- Exercise tasks:
1 > In the Spark CSV thread, why does Spark read column C as a string?
2 > Duplicate the passage of the Spark CSV thread that begins at the words "fields = [StructField(field_name, StringType(), True)" and stops after "fields[2].dataType = FloatType()".

- Selected text:
════════════════════

Reputation: 1746
I've a csv file, which looks something like this
A B C
1 2
2 4
3 2 5
1 2 3
4 5 6
When I'm reading this data into spark, it's considering column C as "string" because of "blanks" in the first few rows.
Could anybody please tell me how to load this file in SQL dataframe so that column c remains integer (or float)?
I'm using "sc.textFile
" to read the data into spark, and then converting it into SQL dataframe.
I read this and this links. But they didn't help me much.
My code portion. In the last line of the code I'm getting the error.
myFile=sc.textFile(myData.csv)
header = myFile.first()
fields = [StructField(field_name, StringType(), True) for field_name in header.split(',')]
fields[0].dataType = FloatType()
fields[1].dataType = FloatType()
fields[2].dataType = FloatType()
schema = StructType(fields)
myFileCh = myFile.map(lambda k: k.split(",")).map(lambda p: (float(p[0]),float(p[1]),float(p[2])))
Thanks!
Upvotes: 1
Views: 1008
Reputation: 690
So the issue is with this unsafe casting. you could implement a short function that will perform a "safe" cast and return a defult value in case cast to fload fails.
def safe_cast(val, to_type, default=None):
try:
return to_type(val)
except ValueError:
return default
safe_cast('tst', float) # will return None
safe_cast('tst', float, 0.0) # will return 0.0
myFileCh = myFile.map(lambda k: k.split(",")).map(lambda p: (safe_cast(p[0], float),safe_cast(p[1], float),safe_cast(p[2], float)))
Upvotes: 1

════════════════════

[Stored data]
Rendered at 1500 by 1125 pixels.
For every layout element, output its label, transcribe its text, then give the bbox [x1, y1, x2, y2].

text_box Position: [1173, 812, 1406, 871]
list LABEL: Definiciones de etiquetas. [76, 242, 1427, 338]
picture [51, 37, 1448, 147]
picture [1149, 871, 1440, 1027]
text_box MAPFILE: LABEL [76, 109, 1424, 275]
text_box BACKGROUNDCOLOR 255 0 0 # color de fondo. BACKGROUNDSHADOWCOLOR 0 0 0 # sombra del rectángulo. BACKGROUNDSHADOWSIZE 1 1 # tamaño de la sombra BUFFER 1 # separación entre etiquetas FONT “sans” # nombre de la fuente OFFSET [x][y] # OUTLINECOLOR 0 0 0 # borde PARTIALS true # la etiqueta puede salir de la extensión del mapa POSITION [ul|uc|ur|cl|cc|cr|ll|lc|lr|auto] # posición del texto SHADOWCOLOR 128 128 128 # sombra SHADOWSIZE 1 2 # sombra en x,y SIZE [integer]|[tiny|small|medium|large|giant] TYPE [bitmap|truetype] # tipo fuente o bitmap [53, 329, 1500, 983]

════════════════════

- Task answers:
1 > Because of blanks in the first few rows.

2 >
fields = [StructField(field_name, StringType(), True) for field_name in header.split(',')]
fields[0].dataType = FloatType()
fields[1].dataType = FloatType()
fields[2].dataType = FloatType()